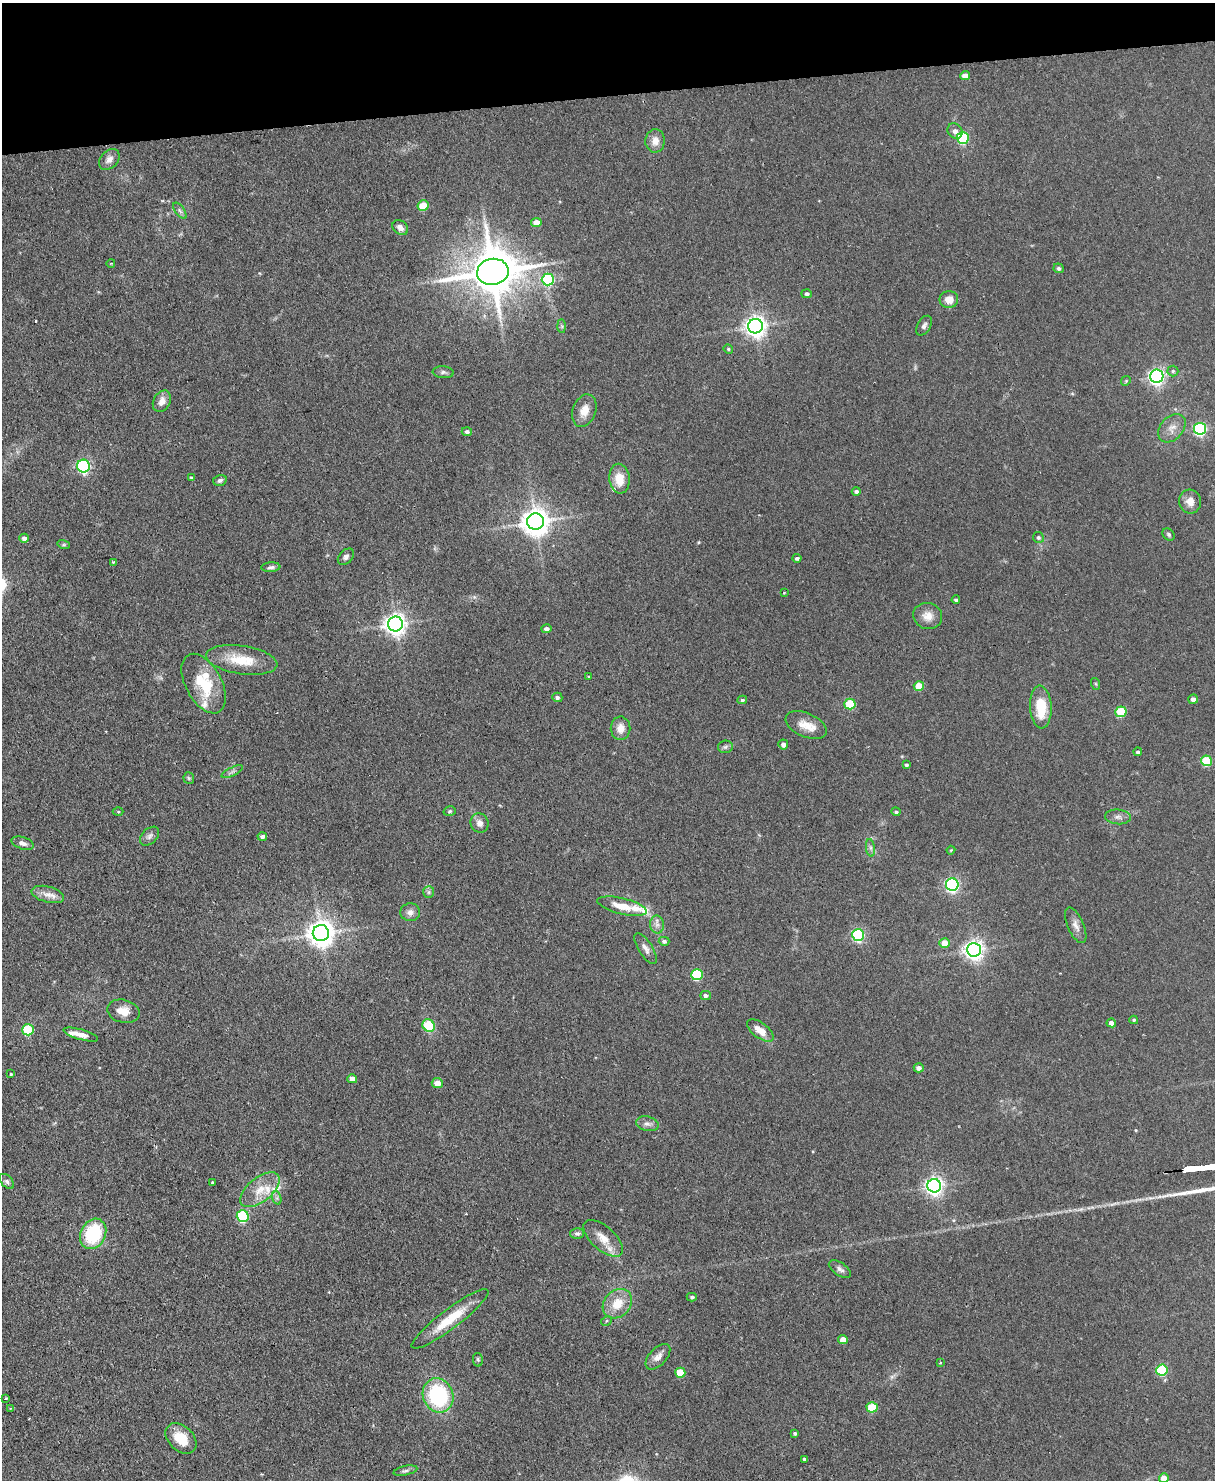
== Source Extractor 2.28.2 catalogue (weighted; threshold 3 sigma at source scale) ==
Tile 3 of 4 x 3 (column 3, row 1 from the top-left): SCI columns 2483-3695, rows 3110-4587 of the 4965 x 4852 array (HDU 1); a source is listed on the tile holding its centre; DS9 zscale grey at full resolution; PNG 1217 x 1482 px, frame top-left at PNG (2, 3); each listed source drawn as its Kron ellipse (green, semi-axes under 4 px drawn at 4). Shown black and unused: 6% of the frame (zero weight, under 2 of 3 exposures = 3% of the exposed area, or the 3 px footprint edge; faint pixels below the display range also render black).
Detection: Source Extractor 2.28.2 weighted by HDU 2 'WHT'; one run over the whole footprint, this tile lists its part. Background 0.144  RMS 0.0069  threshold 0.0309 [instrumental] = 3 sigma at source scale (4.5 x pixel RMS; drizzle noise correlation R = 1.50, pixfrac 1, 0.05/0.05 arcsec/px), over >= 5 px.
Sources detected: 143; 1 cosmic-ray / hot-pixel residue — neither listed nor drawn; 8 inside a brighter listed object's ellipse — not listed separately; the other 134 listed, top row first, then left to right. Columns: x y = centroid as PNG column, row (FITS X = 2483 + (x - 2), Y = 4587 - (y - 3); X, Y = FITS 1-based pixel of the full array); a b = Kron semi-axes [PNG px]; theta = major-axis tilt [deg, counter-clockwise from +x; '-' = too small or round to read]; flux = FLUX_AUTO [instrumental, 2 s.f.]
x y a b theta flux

** 課題 **
上に示した記録のすべての行を、一字一句変えずに書き写しなさい。ただし、画像は解答に含めないこと。

** 解答 **
== Source Extractor 2.28.2 catalogue (weighted; threshold 3 sigma at source scale) ==
Tile 3 of 4 x 3 (column 3, row 1 from the top-left): SCI columns 2483-3695, rows 3110-4587 of the 4965 x 4852 array (HDU 1); a source is listed on the tile holding its centre; DS9 zscale grey at full resolution; PNG 1217 x 1482 px, frame top-left at PNG (2, 3); each listed source drawn as its Kron ellipse (green, semi-axes under 4 px drawn at 4). Shown black and unused: 6% of the frame (zero weight, under 2 of 3 exposures = 3% of the exposed area, or the 3 px footprint edge; faint pixels below the display range also render black).
Detection: Source Extractor 2.28.2 weighted by HDU 2 'WHT'; one run over the whole footprint, this tile lists its part. Background 0.144  RMS 0.0069  threshold 0.0309 [instrumental] = 3 sigma at source scale (4.5 x pixel RMS; drizzle noise correlation R = 1.50, pixfrac 1, 0.05/0.05 arcsec/px), over >= 5 px.
Sources detected: 143; 1 cosmic-ray / hot-pixel residue — neither listed nor drawn; 8 inside a brighter listed object's ellipse — not listed separately; the other 134 listed, top row first, then left to right. Columns: x y = centroid as PNG column, row (FITS X = 2483 + (x - 2), Y = 4587 - (y - 3); X, Y = FITS 1-based pixel of the full array); a b = Kron semi-axes [PNG px]; theta = major-axis tilt [deg, counter-clockwise from +x; '-' = too small or round to read]; flux = FLUX_AUTO [instrumental, 2 s.f.]
x y a b theta flux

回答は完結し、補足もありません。